L'istruttore copre il delicato e difficile ruolo di mediatore e svolge un compito definibile di regia educativa, di stimolatore ma nello stesso tempo di moderatore, ridimensionando le aspettative di genitori troppo frettolosi. Ma per svolgere questo compito l'istruttore deve sapere, conoscere e interpretare; come dice la Montessori, deve "attendere osservando" ma è di certo un osservatore consapevole e preparato. Per il resto, come dice F. Leboyer: "Il maestro è, ancora una volta il bambino. Sarà lui ad insegnarvi, a istruirvi. Alla sola condizione che siate modesti".

Attraverso l'acqua si potenzia il "romanzo d'amore" tra madre e bambino che rimane per sempre scolpito nei muscoli ed accompagnerà in futuro tutti i rapporti e le relazioni del bambino-adulto. Scivolamenti e manipolazioni, dialogo tonico e regressioni, piccoli giochi e sensazioni significative verranno engrammate nel corpo del piccolo ma anche della madre e del padre che costruiscono e rafforzano reciprocamente il legame con il figlio.

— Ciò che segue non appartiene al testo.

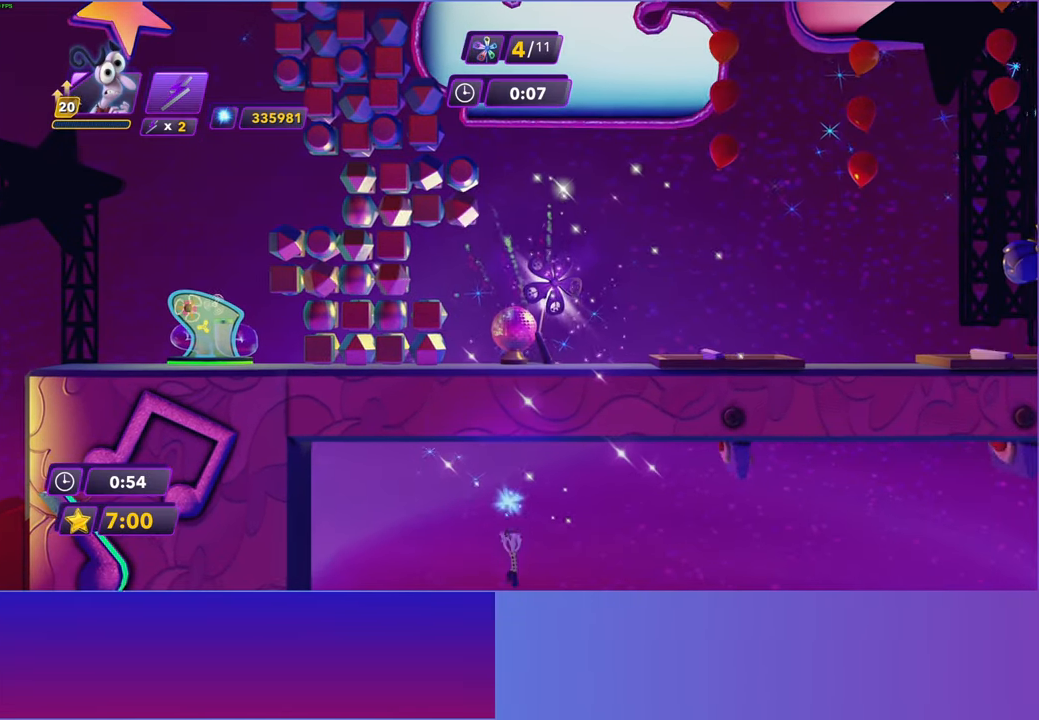
{"buttons": [], "left_stick": "center", "right_stick": "center", "events": [[233, "left_stick", "center"]]}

Bisogna considerare che in questa fase il bambino non è unicamente, come dice Leboyer, uno "spettatore appassionato del suo corpo" ma è anche attore impegnato per il suo benessere, per il suo sviluppo.

L'acqua accarezza la pelle, lascia una traccia sulla superficie corporea (effetto traccia), scivola lasciando nel corpo la sensazione ed il ricordo di questa carezza, stimolando i recettori e creando la percezione del corpo vissuto come unità diversa dall'acqua, cioè di immagine di sé in contrapposizione all'elemento liquido. Le propriocezioni aiutano il bambino ad organizzare e controllare l'immagine del sé che inizia a delinearsi, ad organizzarsi.

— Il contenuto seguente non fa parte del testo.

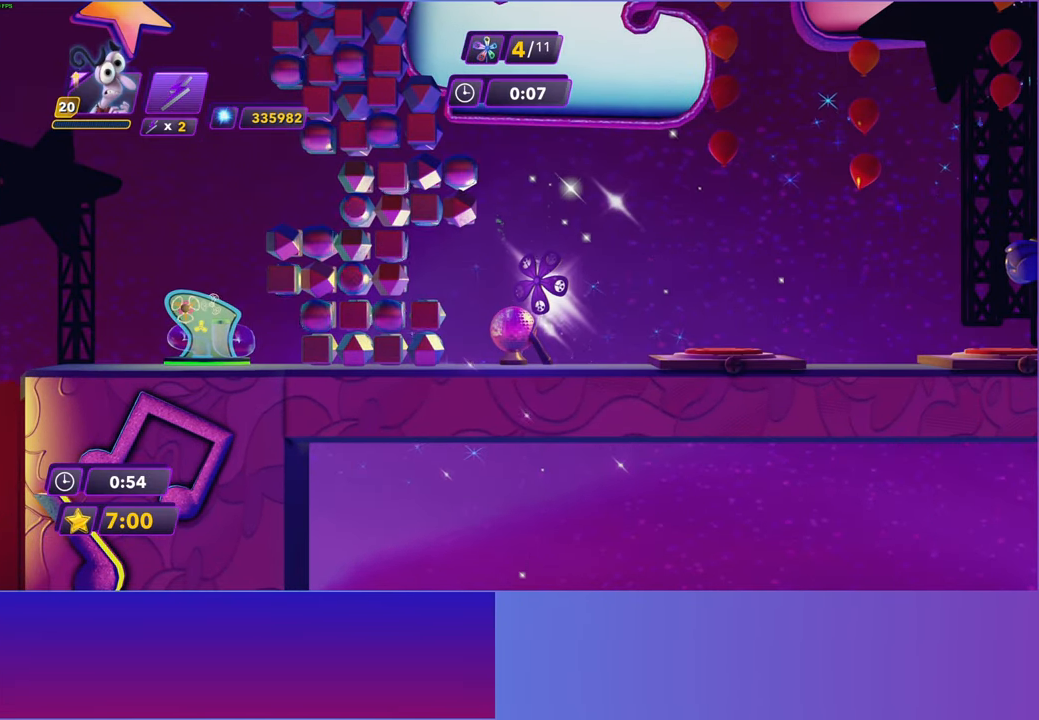
{"buttons": [], "left_stick": "center", "right_stick": "center", "events": []}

In acqua si inizia a regalare al bambino esperienze di piacere sotto forma di engrammi positivi.

La pelle rappresenta il 20% della superficie corporea del neonato e per Anzieu apporta stimolazioni sensoriali ancora più importanti del tono muscolare posturale proposto da Ajuriaguerra. Potremmo definire la pelle il confine tra IO e NON-IO, tra corpo e spazio, tra ciò che appartiene al neonato e ciò che sta fuori. Head definisce l'involucro corporeo usando il termine interfaccia, una sorta di carta tattile che media i rapporti tra ciò che è interno al corpo e ciò che è al di fuori.

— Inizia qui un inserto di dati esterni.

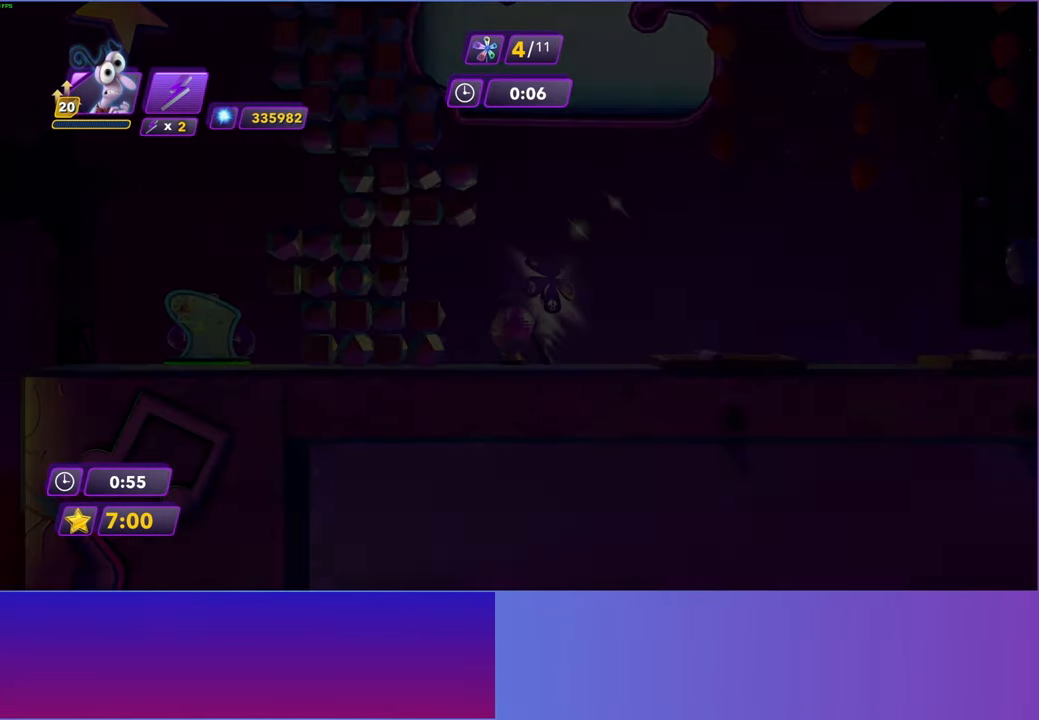
{"buttons": ["DPAD_RIGHT"], "left_stick": "center", "right_stick": "center", "events": [[17, "DPAD_RIGHT", "down"]]}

Una volta che abbiamo appreso l'importanza che assume la pelle in qualità di involucro sensoriale, possiamo facilmente intuire le innumerevoli stimolazioni che l'acqua è in grado di apportare al neonato. Stimolazioni che hanno il duplice vantaggio di essere al contempo globali (in quanto l'acqua avvolge l'intero corpo) e continue. L'acqua consente al neonato una grande possibilità di movimento il quale favorisce il fenomeno della retroazione cinestetica fondamentale sistema attraverso il quale la motricità e le relative afferenze da essa provocate, danno indicazioni al bambino circa la sua "esistenza". In definitiva, il movimento serve per rivelare al bambino la sua esistenza e la sua presenza al mondo.

La formazione dello schema corporeo rappresenta una tappa fondamentale nel normale sviluppo psicofisico del bambino. Una corretta formazione di tale schema permette al bimbo: "... di disporre di un'immagine del corpo operativa nel senso piagetiano del termine, cioè di un supporto che permette di programmare mentalmente delle azioni, basandosi sugli oggetti circostanti ed anche sul suo proprio corpo". (J.Le Boulch).